La COVID-19 a braqué les projecteurs sur le bureau de la médecin-hygiéniste de la province et plus généralement sur l’importance des services de santé publique dans la recherche et la communication de renseignements scientifiques fiables aux dirigeants et au public et dans l’élaboration et la communication des mesures sanitaires à prendre.

Le droit à des services et à des soins de santé dans notre langue officielle n’a généralement été invoqué que dans le cas du curatif et à peu près pas pour le préventif (exception faite des critiques à l’égard de la piètre qualité du français du premier ministre Higgs dans les conférences de presse quotidiennes au sujet de la COVID).

Comme nous avons pu le constater au cours de la dernière année, les besoins en communication en période de pandémie ne peuvent pas être satisfaits par les seules ressources gouvernementales. Une partie de la diffusion des consignes sanitaires et la surveillance de leur application a été déléguée aux entreprises privées qui échappent à l’application de la Loi sur les langues officielles.

Ceci est particulièrement évident en phase rouge et en phase de confinement quand l’accès aux magasins est soumis à la condition de répondre à un questionnaire. Il en va de même dans les immeubles à logement où les propriétaires doivent afficher les consignes et s’assurer de leur respect. Je vous fais grâce de mon exaspération face au propriétaire de mon immeuble et à certains commerces qui n’affichent les consignes qu’en anglais alors qu’ils sont disponibles dans les deux langues auprès du gouvernement. Nombreux sont ceux qui ont pu observer ce mépris à l’égard de la communauté acadienne et francophone.

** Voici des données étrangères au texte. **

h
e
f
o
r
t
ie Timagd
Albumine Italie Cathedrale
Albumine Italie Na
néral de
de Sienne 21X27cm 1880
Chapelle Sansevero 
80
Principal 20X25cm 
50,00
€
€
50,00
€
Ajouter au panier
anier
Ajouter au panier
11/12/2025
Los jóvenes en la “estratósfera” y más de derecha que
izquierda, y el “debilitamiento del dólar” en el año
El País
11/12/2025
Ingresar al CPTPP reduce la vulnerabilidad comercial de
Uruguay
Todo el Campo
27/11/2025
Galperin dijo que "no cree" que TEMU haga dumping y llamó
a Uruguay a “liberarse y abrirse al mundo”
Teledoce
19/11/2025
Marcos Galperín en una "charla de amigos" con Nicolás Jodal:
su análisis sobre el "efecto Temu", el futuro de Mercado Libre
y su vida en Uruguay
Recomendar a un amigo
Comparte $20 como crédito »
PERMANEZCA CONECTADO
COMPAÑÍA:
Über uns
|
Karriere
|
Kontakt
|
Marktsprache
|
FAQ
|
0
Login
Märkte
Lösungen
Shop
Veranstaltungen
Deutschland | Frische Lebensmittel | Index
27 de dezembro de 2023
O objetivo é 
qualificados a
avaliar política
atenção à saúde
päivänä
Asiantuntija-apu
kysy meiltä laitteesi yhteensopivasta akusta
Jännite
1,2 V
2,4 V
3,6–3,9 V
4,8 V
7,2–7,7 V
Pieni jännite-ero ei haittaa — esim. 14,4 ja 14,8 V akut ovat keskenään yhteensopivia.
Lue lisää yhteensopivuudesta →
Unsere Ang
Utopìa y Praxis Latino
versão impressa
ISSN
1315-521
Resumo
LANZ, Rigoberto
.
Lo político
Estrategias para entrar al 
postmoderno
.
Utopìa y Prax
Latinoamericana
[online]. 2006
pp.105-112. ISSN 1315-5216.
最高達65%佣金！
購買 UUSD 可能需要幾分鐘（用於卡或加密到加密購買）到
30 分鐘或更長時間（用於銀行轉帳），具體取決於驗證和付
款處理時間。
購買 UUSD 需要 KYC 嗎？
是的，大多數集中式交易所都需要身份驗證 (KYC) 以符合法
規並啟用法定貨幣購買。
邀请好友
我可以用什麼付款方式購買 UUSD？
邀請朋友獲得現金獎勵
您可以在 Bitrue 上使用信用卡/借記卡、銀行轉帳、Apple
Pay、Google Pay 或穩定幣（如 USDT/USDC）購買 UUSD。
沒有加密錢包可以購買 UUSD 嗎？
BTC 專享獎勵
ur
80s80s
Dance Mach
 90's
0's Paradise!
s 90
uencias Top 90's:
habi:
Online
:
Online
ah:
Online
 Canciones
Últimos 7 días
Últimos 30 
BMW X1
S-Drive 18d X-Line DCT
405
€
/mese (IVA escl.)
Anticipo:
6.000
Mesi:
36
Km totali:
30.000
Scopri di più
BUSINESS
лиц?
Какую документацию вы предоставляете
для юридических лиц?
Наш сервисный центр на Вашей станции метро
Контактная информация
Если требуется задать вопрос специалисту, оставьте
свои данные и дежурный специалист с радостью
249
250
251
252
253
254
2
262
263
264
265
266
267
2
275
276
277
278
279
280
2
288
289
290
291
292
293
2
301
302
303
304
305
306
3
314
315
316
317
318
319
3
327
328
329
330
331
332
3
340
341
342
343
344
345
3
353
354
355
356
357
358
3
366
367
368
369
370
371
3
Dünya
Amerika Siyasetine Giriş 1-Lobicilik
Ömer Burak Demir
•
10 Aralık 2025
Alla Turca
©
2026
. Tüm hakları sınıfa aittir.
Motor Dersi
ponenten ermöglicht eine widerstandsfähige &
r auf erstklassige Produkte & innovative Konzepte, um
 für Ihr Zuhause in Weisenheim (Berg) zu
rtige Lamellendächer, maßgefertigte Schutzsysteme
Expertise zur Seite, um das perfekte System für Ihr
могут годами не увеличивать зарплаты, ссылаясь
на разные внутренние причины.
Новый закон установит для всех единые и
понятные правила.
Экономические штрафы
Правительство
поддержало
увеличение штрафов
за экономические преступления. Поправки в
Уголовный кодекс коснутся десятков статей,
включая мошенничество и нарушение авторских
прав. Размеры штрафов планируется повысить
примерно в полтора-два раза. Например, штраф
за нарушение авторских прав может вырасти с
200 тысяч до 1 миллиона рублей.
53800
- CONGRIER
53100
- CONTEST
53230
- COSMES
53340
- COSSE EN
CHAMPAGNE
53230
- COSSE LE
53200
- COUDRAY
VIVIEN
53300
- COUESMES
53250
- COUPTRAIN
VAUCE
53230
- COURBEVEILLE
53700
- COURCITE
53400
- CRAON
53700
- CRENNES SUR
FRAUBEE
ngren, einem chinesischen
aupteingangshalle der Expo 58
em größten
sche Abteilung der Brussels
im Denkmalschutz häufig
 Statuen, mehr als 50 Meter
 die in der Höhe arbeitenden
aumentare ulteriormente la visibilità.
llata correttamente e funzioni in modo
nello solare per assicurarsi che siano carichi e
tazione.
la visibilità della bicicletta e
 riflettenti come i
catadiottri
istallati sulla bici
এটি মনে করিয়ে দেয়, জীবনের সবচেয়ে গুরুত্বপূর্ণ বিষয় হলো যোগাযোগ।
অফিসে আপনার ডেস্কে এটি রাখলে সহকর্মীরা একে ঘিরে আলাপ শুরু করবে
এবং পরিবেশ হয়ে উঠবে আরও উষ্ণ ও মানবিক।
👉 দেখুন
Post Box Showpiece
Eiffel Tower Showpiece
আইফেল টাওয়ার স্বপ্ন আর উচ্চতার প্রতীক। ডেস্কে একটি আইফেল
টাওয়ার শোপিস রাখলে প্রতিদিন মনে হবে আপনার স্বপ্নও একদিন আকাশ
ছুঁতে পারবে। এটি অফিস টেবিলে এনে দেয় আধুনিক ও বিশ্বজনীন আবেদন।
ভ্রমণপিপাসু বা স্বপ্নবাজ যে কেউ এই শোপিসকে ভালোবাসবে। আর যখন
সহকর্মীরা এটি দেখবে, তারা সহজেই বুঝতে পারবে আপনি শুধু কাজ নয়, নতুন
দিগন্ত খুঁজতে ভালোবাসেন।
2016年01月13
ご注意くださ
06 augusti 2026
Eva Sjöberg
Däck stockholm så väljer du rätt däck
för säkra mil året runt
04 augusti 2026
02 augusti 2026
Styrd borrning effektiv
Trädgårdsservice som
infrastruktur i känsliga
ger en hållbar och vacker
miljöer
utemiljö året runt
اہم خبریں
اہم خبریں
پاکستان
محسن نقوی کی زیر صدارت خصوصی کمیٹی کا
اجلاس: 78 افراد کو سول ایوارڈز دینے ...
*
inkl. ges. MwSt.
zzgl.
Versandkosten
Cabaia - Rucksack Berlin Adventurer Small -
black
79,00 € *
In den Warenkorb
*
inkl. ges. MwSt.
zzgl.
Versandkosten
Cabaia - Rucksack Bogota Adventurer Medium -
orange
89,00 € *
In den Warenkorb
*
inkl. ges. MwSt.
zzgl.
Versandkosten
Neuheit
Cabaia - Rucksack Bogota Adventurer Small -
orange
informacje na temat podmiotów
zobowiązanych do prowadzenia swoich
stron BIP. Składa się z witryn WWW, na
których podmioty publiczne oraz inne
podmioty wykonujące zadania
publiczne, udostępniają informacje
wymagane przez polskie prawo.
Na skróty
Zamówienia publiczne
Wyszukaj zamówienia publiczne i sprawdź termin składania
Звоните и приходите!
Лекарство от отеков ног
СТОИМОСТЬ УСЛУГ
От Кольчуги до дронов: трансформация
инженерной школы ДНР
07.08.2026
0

Or le gouvernement ne peut se soustraire à ses obligations de services de santé publique dans les deux langues officielles en déléguant la mise-en-œuvre à des entités privées.

Par analogie et pour paraphraser les propos de la Cour suprême du Canada dans une cause portant sur l’obligation constitutionnelle de fournir les services d’interprètes gestuels dans le domaine de la santé (Eldridge 1997), ces entreprises privées sont, à mon avis, assujetties à la Loi sur les langues officielles et à l’article 20(2) de la Charte canadienne des droits et libertés à l’égard de la diffusion et de la surveillance des consignes sanitaires qui sont des actes de nature intrinsèquement gouvernementale. Cela n’a toutefois pas pour effet de créer une obligation de bilinguisme pour toutes les activités de ces entreprises privées (que Dieu nous en préserve…) mais uniquement pour la diffusion et la surveillance des consignes sanitaires qui sont des actes de nature gouvernementale.

Il appartient donc au gouvernement de s’assurer que le plan opérationnel de ces entreprises prévoit l’affichage bilingue et un mécanisme par lequel le questionnaire sera offert dans les deux langues officielles.